IMPRISONMENT. The restraint of a person contrary to his will. 2 Inst. 589; Baldw. Rep. 239, 600. Imprisonment is either lawful or unlawful; lawful imprisonment is used either for crimes or for the appearance of a party in a civil suit, or on arrest in execution.
3. Imprisonment in civil cases takes place when a defendant on being sued on bailable process refuses or cannot give the bail legally demanded, or is under a capias ad satisfaciendum, when he is taken in execution under a judgment. An unlawful imprisonment, commonly called false imprisonment, (q. v.) meaus any illegal imprisonment whatever, either with or without process, or under color of process wholly illegal, without regard to any question whether any crime has been committed or a debt due.

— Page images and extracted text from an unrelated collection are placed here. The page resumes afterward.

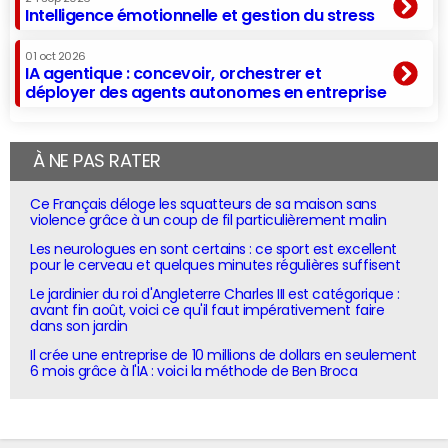
Intelligence émotionnelle et gestion du stress
01 oct 2026
IA agentique : concevoir, orchestrer et
déployer des agents autonomes en entreprise
À NE PAS RATER
Ce Français déloge les squatteurs de sa maison sans
violence grâce à un coup de fil particulièrement malin
Les neurologues en sont certains : ce sport est excellent
pour le cerveau et quelques minutes régulières suffisent
Le jardinier du roi d'Angleterre Charles III est catégorique :
avant fin août, voici ce qu'il faut impérativement faire
dans son jardin
Il crée une entreprise de 10 millions de dollars en seulement
6 mois grâce à l'IA : voici la méthode de Ben Broca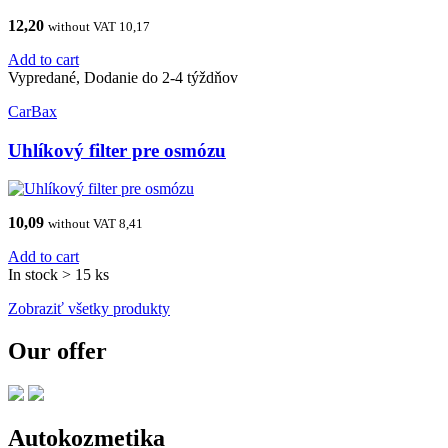
12,20
without VAT 10,17
Add to cart
Vypredané, Dodanie do 2-4 týždňov
CarBax
Uhlíkový filter pre osmózu
10,09
without VAT 8,41
Add to cart
In stock > 15 ks
Zobraziť všetky produkty
Our offer
Autokozmetika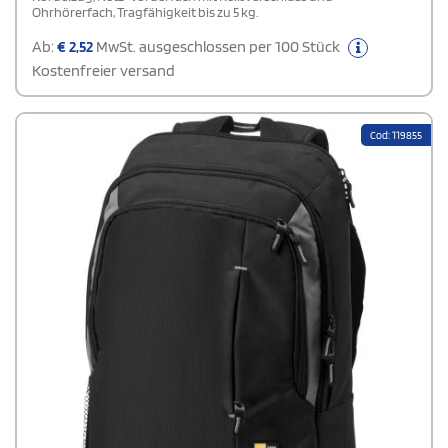
Ohrhörerfach, Tragfähigkeit bis zu 5 kg.
Ab:
€
2,52
MwSt. ausgeschlossen per 100 Stück
Kostenfreier versand
Cod: 119855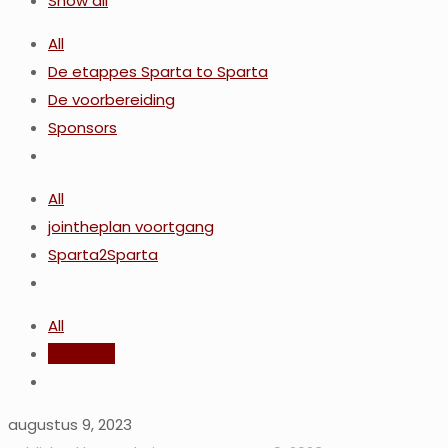
Show all
All
De etappes Sparta to Sparta
De voorbereiding
Sponsors
All
jointheplan voortgang
Sparta2Sparta
All
analytics
augustus 9, 2023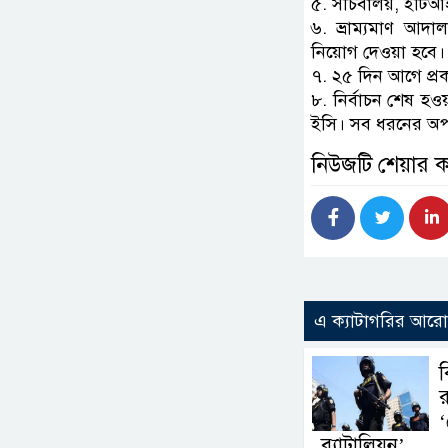
৫. সচিবালয়, ইটিআই
৬. ভ্রাম্যমাণ আদা
নিয়োগ দেওয়া হবে।
৭. ২৫ দিন আগে প্রক
৮. নির্বাচন শেষ হও
ইসি। সব ধরনের অপপ
নিউজটি শেয়ার 
এ ক্যাটাগরির আর
ব
র
‘
ব্যাটালিয়ন’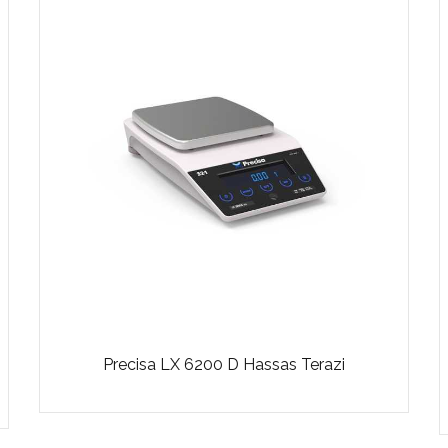
Precisa LX 6200 D Hassas Terazi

4. As to what will amount to an imprisonment, the most obvious modes are confinement in a prison or a private house, but a forcible detention in the street, or the touching of a person by a peace officer by way of arrest, are also imprisonments. Bac. Ab. Trespass, D 3; 1 Esp. R. 431, 526. It has been decided that lifting up a person in his chair, and carrying him out of the room in which he was sitting with others, and excluding him from the room, was not an imprisonment; 1 Chit. Pr. 48; and the merely giving charge of a person to a peace officer, not followed by any actual apprehension of the person, does not amount to an imprisonment, though the party to avoid it, next day attend at a police; 1 Esp. R. 431; New Rep. 211; 1 Carr. & Pavn. 153; S. C. II Eng. Com. Law, R. 351; and if, in consequence of a message from a sheriff's officer holding a writ, the defendant execute and send him a bail bond, such submission to the process will not constitute an arrest. 6 Bar. & Cres. 528; S. C. 13 Eng. Com. Law Rep. 245; Dowl. & R. 233. Vide, generally, 14 Vin. Ab. 342; 4 Com. Dig. 618; 1 Chit. Pr. 47; Merl. R«pert. mot Emprisonment; 17 Eng. Com. L. R. 246, n.